Stored items
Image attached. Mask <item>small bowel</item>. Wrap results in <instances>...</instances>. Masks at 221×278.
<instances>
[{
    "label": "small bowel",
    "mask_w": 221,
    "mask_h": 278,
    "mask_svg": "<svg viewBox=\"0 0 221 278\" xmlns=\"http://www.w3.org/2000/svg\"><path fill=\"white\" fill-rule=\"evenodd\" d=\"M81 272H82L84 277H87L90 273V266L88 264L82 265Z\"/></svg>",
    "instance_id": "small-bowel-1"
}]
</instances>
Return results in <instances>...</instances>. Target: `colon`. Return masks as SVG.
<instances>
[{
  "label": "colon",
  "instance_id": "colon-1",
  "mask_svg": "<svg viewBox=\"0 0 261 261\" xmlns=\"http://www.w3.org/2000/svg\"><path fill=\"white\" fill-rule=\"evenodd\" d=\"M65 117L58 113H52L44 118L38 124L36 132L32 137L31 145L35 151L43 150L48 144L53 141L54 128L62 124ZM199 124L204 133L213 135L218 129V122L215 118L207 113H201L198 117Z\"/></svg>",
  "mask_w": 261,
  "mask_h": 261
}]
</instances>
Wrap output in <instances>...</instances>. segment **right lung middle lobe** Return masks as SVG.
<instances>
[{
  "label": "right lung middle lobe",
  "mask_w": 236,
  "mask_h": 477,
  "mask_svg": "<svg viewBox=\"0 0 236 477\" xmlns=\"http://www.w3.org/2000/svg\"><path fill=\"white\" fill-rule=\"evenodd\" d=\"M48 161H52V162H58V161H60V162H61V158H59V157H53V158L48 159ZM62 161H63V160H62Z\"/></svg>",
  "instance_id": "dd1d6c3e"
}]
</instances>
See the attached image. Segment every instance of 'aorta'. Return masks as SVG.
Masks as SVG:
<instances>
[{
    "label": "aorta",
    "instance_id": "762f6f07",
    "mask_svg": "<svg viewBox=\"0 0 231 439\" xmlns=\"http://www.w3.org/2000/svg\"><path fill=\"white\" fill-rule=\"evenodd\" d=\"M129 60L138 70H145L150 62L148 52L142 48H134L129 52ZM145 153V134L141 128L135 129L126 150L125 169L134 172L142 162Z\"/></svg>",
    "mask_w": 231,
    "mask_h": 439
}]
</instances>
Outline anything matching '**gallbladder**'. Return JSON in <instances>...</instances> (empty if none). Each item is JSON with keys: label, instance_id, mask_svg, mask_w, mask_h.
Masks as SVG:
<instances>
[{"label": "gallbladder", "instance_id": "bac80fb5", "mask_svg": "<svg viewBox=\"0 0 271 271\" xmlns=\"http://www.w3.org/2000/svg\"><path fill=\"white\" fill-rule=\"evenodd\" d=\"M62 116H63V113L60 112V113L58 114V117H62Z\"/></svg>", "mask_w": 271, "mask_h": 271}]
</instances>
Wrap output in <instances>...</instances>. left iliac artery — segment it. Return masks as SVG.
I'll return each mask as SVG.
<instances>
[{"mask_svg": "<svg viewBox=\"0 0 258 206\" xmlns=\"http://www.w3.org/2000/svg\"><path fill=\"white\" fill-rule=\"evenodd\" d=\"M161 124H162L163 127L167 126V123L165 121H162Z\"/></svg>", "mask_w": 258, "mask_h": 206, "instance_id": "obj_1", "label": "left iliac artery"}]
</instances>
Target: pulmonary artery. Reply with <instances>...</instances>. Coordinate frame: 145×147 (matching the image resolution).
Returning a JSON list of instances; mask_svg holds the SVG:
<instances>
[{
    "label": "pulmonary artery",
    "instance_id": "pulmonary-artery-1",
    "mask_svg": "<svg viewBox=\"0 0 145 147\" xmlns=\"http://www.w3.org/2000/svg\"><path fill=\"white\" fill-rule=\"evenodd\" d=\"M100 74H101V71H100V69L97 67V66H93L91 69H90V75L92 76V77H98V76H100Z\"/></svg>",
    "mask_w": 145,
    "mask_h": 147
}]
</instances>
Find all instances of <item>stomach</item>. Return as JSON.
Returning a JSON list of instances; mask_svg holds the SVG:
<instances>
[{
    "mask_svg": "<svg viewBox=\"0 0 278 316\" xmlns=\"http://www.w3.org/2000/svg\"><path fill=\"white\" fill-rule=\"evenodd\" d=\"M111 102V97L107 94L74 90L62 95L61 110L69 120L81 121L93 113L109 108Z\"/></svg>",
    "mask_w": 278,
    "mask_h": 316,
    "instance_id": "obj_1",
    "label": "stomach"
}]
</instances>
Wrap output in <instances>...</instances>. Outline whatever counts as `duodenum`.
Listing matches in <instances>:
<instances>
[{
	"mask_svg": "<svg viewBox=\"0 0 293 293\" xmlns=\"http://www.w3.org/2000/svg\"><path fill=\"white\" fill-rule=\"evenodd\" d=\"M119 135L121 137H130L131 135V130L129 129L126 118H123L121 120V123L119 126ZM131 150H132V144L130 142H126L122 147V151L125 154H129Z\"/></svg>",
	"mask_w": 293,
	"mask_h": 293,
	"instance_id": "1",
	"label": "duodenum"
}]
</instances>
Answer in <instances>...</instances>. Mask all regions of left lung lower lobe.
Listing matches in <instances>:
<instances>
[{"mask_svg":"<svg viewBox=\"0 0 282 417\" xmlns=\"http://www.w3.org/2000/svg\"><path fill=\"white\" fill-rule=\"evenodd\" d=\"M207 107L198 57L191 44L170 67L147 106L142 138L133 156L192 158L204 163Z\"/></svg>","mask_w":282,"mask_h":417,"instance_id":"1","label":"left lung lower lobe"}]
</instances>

What the exercise asks
Rewrite the whole listing above as a numbered list, leaving out any blank lines.

Written response
1. Image attached. Mask <item>small bowel</item>. Wrap results in <instances>...</instances>. Masks at 221×278.
2. <instances>
3. [{
4.     "label": "small bowel",
5.     "mask_w": 221,
6.     "mask_h": 278,
7.     "mask_svg": "<svg viewBox=\"0 0 221 278\" xmlns=\"http://www.w3.org/2000/svg\"><path fill=\"white\" fill-rule=\"evenodd\" d=\"M81 272H82L84 277H87L90 273V266L88 264L82 265Z\"/></svg>",
8.     "instance_id": "small-bowel-1"
9. }]
10. </instances>
11. Return results in <instances>...</instances>. Target: `colon`. Return masks as SVG.
12. <instances>
13. [{
14.   "label": "colon",
15.   "instance_id": "colon-1",
16.   "mask_svg": "<svg viewBox=\"0 0 261 261\" xmlns=\"http://www.w3.org/2000/svg\"><path fill=\"white\" fill-rule=\"evenodd\" d=\"M65 117L58 113H52L44 118L38 124L36 132L32 137L31 145L35 151L43 150L48 144L53 141L54 128L62 124ZM199 124L204 133L213 135L218 129V122L215 118L207 113H201L198 117Z\"/></svg>",
17.   "mask_w": 261,
18.   "mask_h": 261
19. }]
20. </instances>
21. Wrap output in <instances>...</instances>. segment **right lung middle lobe** Return masks as SVG.
22. <instances>
23. [{
24.   "label": "right lung middle lobe",
25.   "mask_w": 236,
26.   "mask_h": 477,
27.   "mask_svg": "<svg viewBox=\"0 0 236 477\" xmlns=\"http://www.w3.org/2000/svg\"><path fill=\"white\" fill-rule=\"evenodd\" d=\"M48 161H52V162H58V161H60V162H61V158H59V157H53V158L48 159ZM62 161H63V160H62Z\"/></svg>",
28.   "instance_id": "dd1d6c3e"
29. }]
30. </instances>
31. See the attached image. Segment every instance of 'aorta'. Return masks as SVG.
32. Masks as SVG:
33. <instances>
34. [{
35.     "label": "aorta",
36.     "instance_id": "762f6f07",
37.     "mask_svg": "<svg viewBox=\"0 0 231 439\" xmlns=\"http://www.w3.org/2000/svg\"><path fill=\"white\" fill-rule=\"evenodd\" d=\"M129 60L138 70H145L150 62L148 52L142 48H134L129 52ZM145 153V134L141 128L135 129L126 150L125 169L134 172L142 162Z\"/></svg>",
38.     "mask_w": 231,
39.     "mask_h": 439
40. }]
41. </instances>
42. Outline anything matching '**gallbladder**'. Return JSON in <instances>...</instances> (empty if none). Each item is JSON with keys: label, instance_id, mask_svg, mask_w, mask_h.
43. Masks as SVG:
44. <instances>
45. [{"label": "gallbladder", "instance_id": "bac80fb5", "mask_svg": "<svg viewBox=\"0 0 271 271\" xmlns=\"http://www.w3.org/2000/svg\"><path fill=\"white\" fill-rule=\"evenodd\" d=\"M62 116H63V113L60 112V113L58 114V117H62Z\"/></svg>", "mask_w": 271, "mask_h": 271}]
46. </instances>
47. Wrap output in <instances>...</instances>. left iliac artery — segment it. Return masks as SVG.
48. I'll return each mask as SVG.
49. <instances>
50. [{"mask_svg": "<svg viewBox=\"0 0 258 206\" xmlns=\"http://www.w3.org/2000/svg\"><path fill=\"white\" fill-rule=\"evenodd\" d=\"M161 124H162L163 127L167 126V123L165 121H162Z\"/></svg>", "mask_w": 258, "mask_h": 206, "instance_id": "obj_1", "label": "left iliac artery"}]
51. </instances>
52. Target: pulmonary artery. Reply with <instances>...</instances>. Coordinate frame: 145×147 (matching the image resolution).
53. Returning a JSON list of instances; mask_svg holds the SVG:
54. <instances>
55. [{
56.     "label": "pulmonary artery",
57.     "instance_id": "pulmonary-artery-1",
58.     "mask_svg": "<svg viewBox=\"0 0 145 147\" xmlns=\"http://www.w3.org/2000/svg\"><path fill=\"white\" fill-rule=\"evenodd\" d=\"M100 74H101V71H100V69L97 67V66H93L91 69H90V75L92 76V77H98V76H100Z\"/></svg>",
59.     "mask_w": 145,
60.     "mask_h": 147
61. }]
62. </instances>
63. Find all instances of <item>stomach</item>. Return as JSON.
64. Returning a JSON list of instances; mask_svg holds the SVG:
65. <instances>
66. [{
67.     "mask_svg": "<svg viewBox=\"0 0 278 316\" xmlns=\"http://www.w3.org/2000/svg\"><path fill=\"white\" fill-rule=\"evenodd\" d=\"M111 102V97L107 94L74 90L62 95L61 110L69 120L81 121L93 113L109 108Z\"/></svg>",
68.     "mask_w": 278,
69.     "mask_h": 316,
70.     "instance_id": "obj_1",
71.     "label": "stomach"
72. }]
73. </instances>
74. Wrap output in <instances>...</instances>. Outline whatever counts as `duodenum`.
75. Listing matches in <instances>:
76. <instances>
77. [{
78. 	"mask_svg": "<svg viewBox=\"0 0 293 293\" xmlns=\"http://www.w3.org/2000/svg\"><path fill=\"white\" fill-rule=\"evenodd\" d=\"M119 135L121 137H130L131 135V130L129 129L126 118H123L121 120V123L119 126ZM131 150H132V144L130 142H126L122 147V151L125 154H129Z\"/></svg>",
79. 	"mask_w": 293,
80. 	"mask_h": 293,
81. 	"instance_id": "1",
82. 	"label": "duodenum"
83. }]
84. </instances>
85. Answer in <instances>...</instances>. Mask all regions of left lung lower lobe.
86. Listing matches in <instances>:
87. <instances>
88. [{"mask_svg":"<svg viewBox=\"0 0 282 417\" xmlns=\"http://www.w3.org/2000/svg\"><path fill=\"white\" fill-rule=\"evenodd\" d=\"M207 107L198 57L191 44L170 67L147 106L142 138L133 156L192 158L204 163Z\"/></svg>","mask_w":282,"mask_h":417,"instance_id":"1","label":"left lung lower lobe"}]
89. </instances>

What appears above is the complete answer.